Material del ejercicio
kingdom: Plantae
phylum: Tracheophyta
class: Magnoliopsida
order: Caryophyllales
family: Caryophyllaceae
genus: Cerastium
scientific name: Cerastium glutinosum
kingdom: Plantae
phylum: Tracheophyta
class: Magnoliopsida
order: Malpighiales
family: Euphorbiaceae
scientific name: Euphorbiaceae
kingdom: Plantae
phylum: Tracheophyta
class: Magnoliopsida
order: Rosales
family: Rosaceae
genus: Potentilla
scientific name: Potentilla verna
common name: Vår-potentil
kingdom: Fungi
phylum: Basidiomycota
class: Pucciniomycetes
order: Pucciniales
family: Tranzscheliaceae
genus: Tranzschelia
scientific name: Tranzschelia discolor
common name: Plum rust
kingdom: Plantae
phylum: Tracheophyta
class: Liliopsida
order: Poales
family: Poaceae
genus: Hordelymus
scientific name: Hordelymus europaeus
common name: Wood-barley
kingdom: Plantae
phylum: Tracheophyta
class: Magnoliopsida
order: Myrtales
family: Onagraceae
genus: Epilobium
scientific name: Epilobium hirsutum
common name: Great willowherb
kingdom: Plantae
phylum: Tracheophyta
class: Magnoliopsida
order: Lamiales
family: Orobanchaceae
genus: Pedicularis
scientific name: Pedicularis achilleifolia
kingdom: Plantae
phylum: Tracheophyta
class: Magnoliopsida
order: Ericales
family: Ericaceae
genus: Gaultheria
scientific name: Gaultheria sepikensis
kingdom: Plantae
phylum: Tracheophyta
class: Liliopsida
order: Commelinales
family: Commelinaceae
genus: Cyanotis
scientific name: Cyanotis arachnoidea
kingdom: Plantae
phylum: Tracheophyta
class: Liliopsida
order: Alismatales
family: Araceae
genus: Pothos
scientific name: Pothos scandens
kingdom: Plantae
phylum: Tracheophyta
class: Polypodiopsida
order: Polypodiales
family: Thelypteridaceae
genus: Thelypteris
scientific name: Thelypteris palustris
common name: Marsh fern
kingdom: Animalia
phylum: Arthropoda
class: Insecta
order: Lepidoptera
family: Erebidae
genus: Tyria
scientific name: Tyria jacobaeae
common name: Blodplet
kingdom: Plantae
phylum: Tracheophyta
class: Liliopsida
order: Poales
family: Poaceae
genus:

Consigna
Devuelve sin cambios las líneas del material desde la primera hasta la que contiene "common name: Wood-barley", ambas incluidas.

Respuesta
kingdom: Plantae
phylum: Tracheophyta
class: Magnoliopsida
order: Caryophyllales
family: Caryophyllaceae
genus: Cerastium
scientific name: Cerastium glutinosum
kingdom: Plantae
phylum: Tracheophyta
class: Magnoliopsida
order: Malpighiales
family: Euphorbiaceae
scientific name: Euphorbiaceae
kingdom: Plantae
phylum: Tracheophyta
class: Magnoliopsida
order: Rosales
family: Rosaceae
genus: Potentilla
scientific name: Potentilla verna
common name: Vår-potentil
kingdom: Fungi
phylum: Basidiomycota
class: Pucciniomycetes
order: Pucciniales
family: Tranzscheliaceae
genus: Tranzschelia
scientific name: Tranzschelia discolor
common name: Plum rust
kingdom: Plantae
phylum: Tracheophyta
class: Liliopsida
order: Poales
family: Poaceae
genus: Hordelymus
scientific name: Hordelymus europaeus
common name: Wood-barley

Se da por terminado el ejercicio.